## [WORK TO COMPLETE]
Consider the entries given below. Count the lines that include "priv" and give only the count.

## [Rendered images with source text]
++++++++++++++++++++
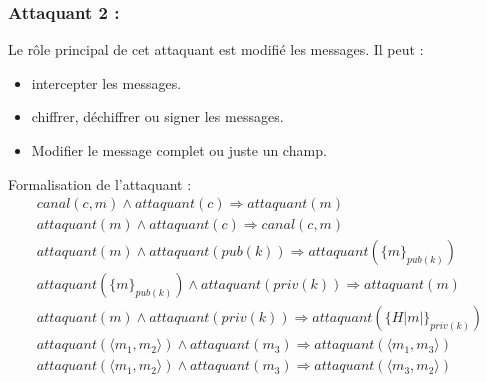 \documentclass[10pt,a4paper]{article}
\begin{document}
\subsubsection{Attaquant 2 :}
Le rôle principal de cet attaquant est modifié les messages. Il peut :
\begin{itemize}
\item intercepter les messages.
\item chiffrer, déchiffrer ou signer les messages.
\item Modifier le message complet ou juste un champ.\\
\end{itemize}
Formalisation de l'attaquant :   
\[
\begin{array}{l}
canal(c,m)\wedge attaquant(c)\Longrightarrow attaquant(m)\\
attaquant(m)\wedge attaquant(c)\Longrightarrow canal(c,m)\\
attaquant(m)\wedge attaquant(pub(k))\Longrightarrow attaquant({\lbrace m\rbrace}_{pub(k)})
\\
attaquant({\lbrace m\rbrace}_{pub(k)}) \wedge attaquant(priv(k))\Longrightarrow attaquant(m) 
\\ 
attaquant(m)\wedge attaquant(priv(k))\Longrightarrow attaquant({\lbrace H|m|\rbrace}_{priv(k)})
\\
attaquant(\langle m_{1},m_{2}\rangle)\wedge attaquant(m_{3})\Longrightarrow attaquant(\langle m_{1},m_{3}\rangle)\\ 
attaquant(\langle m_{1},m_{2}\rangle)\wedge attaquant(m_{3})\Longrightarrow attaquant(\langle m_{3},m_{2}\rangle)\\ 
  
  \end{array}
\]
\end{document}
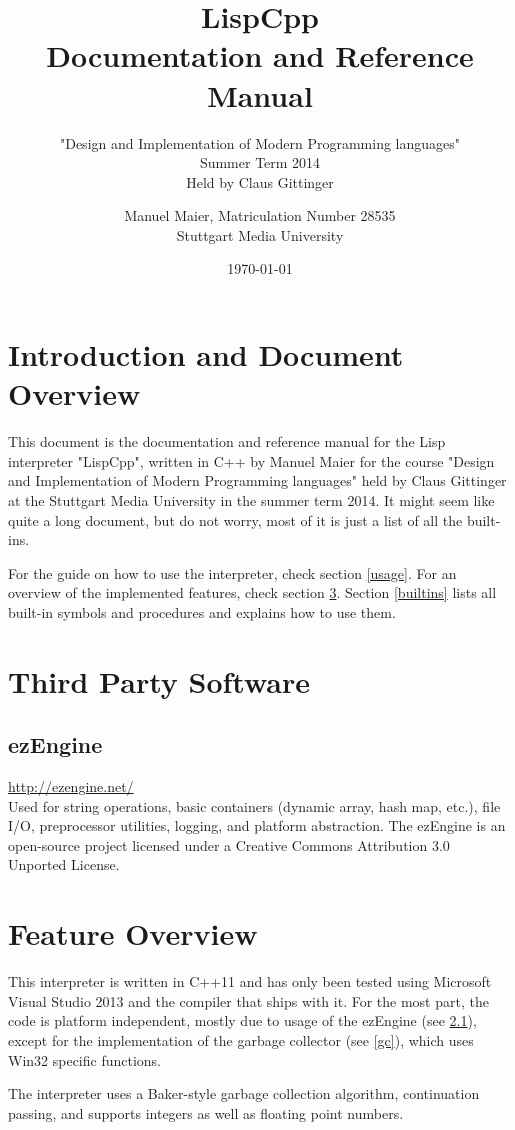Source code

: \documentclass[a4paper]{scrartcl}
\title{LispCpp\\
	Documentation and Reference Manual}
\subtitle{"Design and Implementation of Modern Programming languages"\\
	Summer Term 2014\\
	Held by Claus Gittinger}
\author{Manuel Maier, Matriculation Number 28535\\
		Stuttgart Media University}
\date{\today}
\newcommand{\lisp}{Lisp}
\begin{document}
\maketitle
\tableofcontents
\clearpage

\section{Introduction and Document Overview}
\label{overview}
	This document is the documentation and reference manual for the \lisp{} interpreter "LispCpp", written in C++ by Manuel Maier for the course "Design and Implementation of Modern Programming languages" held by Claus Gittinger at the Stuttgart Media University in the summer term 2014. It might seem like quite a long document, but do not worry, most of it is just a list of all the built-ins.

	For the guide on how to use the interpreter, check section \ref{usage}. For an overview of the implemented features, check section \ref{features}. Section \ref{builtins} lists all built-in symbols and procedures and explains how to use them.

\section{Third Party Software}
\label{thirdparty}
\subsection{ezEngine}
\label{ez}
	\url{http://ezengine.net/}\\
	Used for string operations, basic containers (dynamic array, hash map, etc.), file I\slash{}O, preprocessor utilities, logging, and platform abstraction. The ezEngine is an open-source project licensed under a Creative Commons Attribution 3.0 Unported License.

\section{Feature Overview}
\label{features}
	This interpreter is written in C++11 and has only been tested using Microsoft Visual Studio 2013 and the compiler that ships with it. For the most part, the code is platform independent, mostly due to usage of the ezEngine (see \ref{ez}), except for the implementation of the garbage collector (see \ref{gc}), which uses Win32 specific functions.

	The interpreter uses a Baker-style garbage collection algorithm, continuation passing, and supports integers as well as floating point numbers.
\end{document}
++++++++++++++++++++
## [SOLUTION]
2